In the harvest feasts of 1621 and 1622, “all had their hungry bellies filled,” but only briefly. The prevailing condition during those years was not the abundance the official story claims, it was famine and death. The first “Thanksgiving” was not so much a celebration as it was the last meal of condemned men.

But in subsequent years something changes. The harvest of 1623 was different. Suddenly, “instead of famine now God gave them plenty,” Bradford wrote, “and the face of things was changed, to the rejoicing of the hearts of many, for which they blessed God.” Thereafter, he wrote, “any general want or famine hath not been amongst them since to this day.” In fact, in 1624, so much food was produced that the colonists were able to begin exporting corn.

What happened? After the poor harvest of 1622, writes Bradford, “they began to think how they might raise as much corn as they could, and obtain a better crop.” They began to question their form of economic organization.

This had required that “all profits & benefits that are got by trade, traffic, trucking, working, fishing, or any other means” were to be placed in the common stock of the colony, and that, “all such persons as are of this colony, are to have their meat, drink, apparel, and all provisions out of the common stock.” A person was to put into the common stock all he could, and take only what he needed.

This “from each according to his ability, to each according to his need” was an early form of socialism, and it is why the Pilgrims were starving. Bradford writes that “young men that were most able and fit for labor and service” complained about being forced to “spend their time and strength to work for other men’s wives and children.” Also, “the strong, or man of parts, had no more in division of victuals and clothes, than he that was weak.” So the young and strong refused to work and the total amount of food produced was never adequate.

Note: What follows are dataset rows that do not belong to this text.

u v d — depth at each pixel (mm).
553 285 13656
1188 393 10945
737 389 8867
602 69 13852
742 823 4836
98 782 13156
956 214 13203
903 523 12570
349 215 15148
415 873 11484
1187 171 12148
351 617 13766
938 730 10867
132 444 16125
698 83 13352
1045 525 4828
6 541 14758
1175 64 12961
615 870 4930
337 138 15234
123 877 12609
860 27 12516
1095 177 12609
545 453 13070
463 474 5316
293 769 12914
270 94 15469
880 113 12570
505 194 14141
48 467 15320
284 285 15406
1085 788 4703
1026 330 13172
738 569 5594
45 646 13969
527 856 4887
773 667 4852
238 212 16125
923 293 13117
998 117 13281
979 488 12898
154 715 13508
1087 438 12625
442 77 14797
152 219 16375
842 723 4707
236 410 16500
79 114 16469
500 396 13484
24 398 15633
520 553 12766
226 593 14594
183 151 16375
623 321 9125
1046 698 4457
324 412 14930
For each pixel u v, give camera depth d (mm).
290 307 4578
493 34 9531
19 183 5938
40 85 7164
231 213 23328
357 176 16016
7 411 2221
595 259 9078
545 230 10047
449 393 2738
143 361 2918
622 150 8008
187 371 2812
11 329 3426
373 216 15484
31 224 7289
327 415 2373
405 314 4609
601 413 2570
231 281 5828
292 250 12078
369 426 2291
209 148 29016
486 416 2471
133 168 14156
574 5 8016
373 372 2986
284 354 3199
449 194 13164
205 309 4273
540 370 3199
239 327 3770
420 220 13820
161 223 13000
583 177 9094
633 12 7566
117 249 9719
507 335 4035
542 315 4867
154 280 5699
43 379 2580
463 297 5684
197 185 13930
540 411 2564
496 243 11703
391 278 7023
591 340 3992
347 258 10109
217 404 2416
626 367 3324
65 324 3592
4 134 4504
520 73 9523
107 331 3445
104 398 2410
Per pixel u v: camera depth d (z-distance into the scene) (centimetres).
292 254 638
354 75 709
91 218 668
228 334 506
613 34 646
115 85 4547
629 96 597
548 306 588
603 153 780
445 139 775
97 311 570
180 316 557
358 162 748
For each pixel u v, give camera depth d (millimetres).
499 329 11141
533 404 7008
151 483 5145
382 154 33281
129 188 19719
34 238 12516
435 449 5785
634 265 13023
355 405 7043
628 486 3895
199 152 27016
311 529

To rectify this situation, in 1623 Bradford abolished socialism. He gave each household a parcel of land and told them they could keep what they produced, or trade it away as they saw fit. In other words, he replaced socialism with a free market, and that was the end of the famines.

Many early groups of colonists set up socialist states, all with the same terrible results. At Jamestown, established in 1607, out of every shipload of settlers that arrived, less than half would survive their first twelve months in America. Most of the work was being done by only one-fifth of the men, the other four-fifths choosing to be parasites. In the winter of 1609–10, called “The Starving Time,” the population fell from five-hundred to sixty. Then the Jamestown colony was converted to a free market, and the results were every bit as dramatic as those at Plymouth. In 1614 Colony Secretary Ralph Hamor wrote that after the switch there was “plenty of food, which every man by his own industry may easily and doth procure.” He said that when the socialist system had prevailed, “we reaped not so much corn from the labors of thirty men as three men have done for themselves now.”

Before these free markets were established, the colonists had nothing for which to be thankful. They were in the same situation as Ethiopians are today, and for the same reasons. But after free markets were established, the resulting abundance was so dramatic that annual Thanksgiving celebrations became common throughout the colonies, and in 1863 Thanksgiving became a national holiday.

Thus, the real meaning of Thanksgiving, deleted from the official story, is: Socialism does not work; the one and only source of abundance is free markets, and we thank God we live in a country where we can have them.